Jean Brodie is convinced associated with the rightness of her own power, and uses it in a frightening manner: ‘Give me a woman at an impressionable age, and she actually is mine for life’. 1 this really is Miss Brodie’s adoption of the Jesuit formula, but, whereas they claim the kid for God, she moulds the kid on her own ends. ‘You are mine,’ she says, ‘. of my stamp and cut . ‘ (129). When Sandy, her most pupil that is perceptive sees the ‘Brodie set’ ‘as a body with Miss Brodie for the head’ (36), there was, as David Lodge points out, a biblical parallel using the Church once the body of Christ. 2 God is Miss Jean Brodie’s rival, and this is demonstrated in a literal way when certainly one of her girls, Eunice, grows religious and it is preparing herself for confirmation. She becomes increasingly independent of Miss Brodie’s influence and decides to carry on the Modern side in the senior high school although Jean Brodie makes clear her very own preference when it comes to Classical. Eunice will not continue her role since the group’s jester, or even to go with them to the ballet. Cunningly, her tutor attempts to regain control by playing on the religious convictions:
All that term she tried to inspire Eunice in order to become at the very least a pioneer missionary in some deadly and dangerous zone associated with the earth, for it was intolerable to Miss Brodie that any one of her girls should grow up not largely focused on some vocation. ‘You certainly will end up being a woman Guide leader in a suburb like Corstorphine’, she said warningly to Eunice, who had been in fact secretly attracted to this idea and who lived in Corstorphine. (81)

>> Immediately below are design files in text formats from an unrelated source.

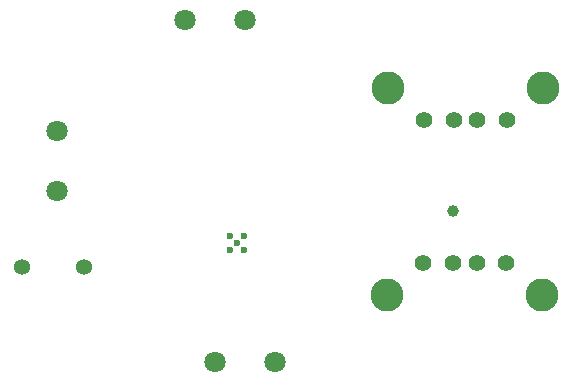
<source format=gbs>
G04 #@! TF.GenerationSoftware,KiCad,Pcbnew,8.0.8*
G04 #@! TF.CreationDate,2025-03-28T23:27:32-07:00*
G04 #@! TF.ProjectId,RCA Radio Telescope,52434120-5261-4646-996f-2054656c6573,2.0*
G04 #@! TF.SameCoordinates,Original*
G04 #@! TF.FileFunction,Soldermask,Bot*
G04 #@! TF.FilePolarity,Negative*
%FSLAX46Y46*%
G04 Gerber Fmt 4.6, Leading zero omitted, Abs format (unit mm)*
G04 Created by KiCad (PCBNEW 8.0.8) date 2025-03-28 23:27:32*
%MOMM*%
%LPD*%
G01*
G04 APERTURE LIST*
%ADD10C,0.600000*%
%ADD11C,1.422400*%
%ADD12C,2.800000*%
%ADD13C,1.360000*%
%ADD14C,1.803400*%
%ADD15C,1.000000*%
G04 APERTURE END LIST*
D10*
X34799999Y-38350000D03*
X35389998Y-38939998D03*
X35389998Y-37760001D03*
X34210001Y-37760001D03*
X34210001Y-38939998D03*
D11*
X57657501Y-27949400D03*
X55157501Y-27949400D03*
X53157500Y-27949400D03*
D12*
X60727500Y-25239400D03*
D11*
X50657500Y-27949400D03*
D12*
X47587501Y-25239400D03*
D13*
X16575000Y-40415000D03*
X21825000Y-40415000D03*
D14*
X19525000Y-34006600D03*
X19525000Y-28926600D03*
X38006600Y-48475001D03*
X32926600Y-48475001D03*
D11*
X50592500Y-40050600D03*
X53092500Y-40050600D03*
X55092501Y-40050600D03*
D12*
X47522501Y-42760600D03*
D11*
X57592501Y-40050600D03*
D12*
X60662500Y-42760600D03*
D14*
X35506600Y-19475001D03*
X30426600Y-19475001D03*
D15*
X53100000Y-35700000D03*
M02*

</source>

Miss Brodie has different plans for Rose; this woman is to be a ‘great lover’ (146), and her tutor audaciously absolves her through the sins this will entail: ‘she is over the moral code, it doesn’t apply to her’ (146). This dismissal of possible retribution distorts the girls’ judgement of Miss Brodie’s actions.
The above mentioned passage is extracted from Ruth Whittaker, The Faith and Fiction of Muriel Spark (London and Basingstoke: MacMillan, 1982), pp.106-7.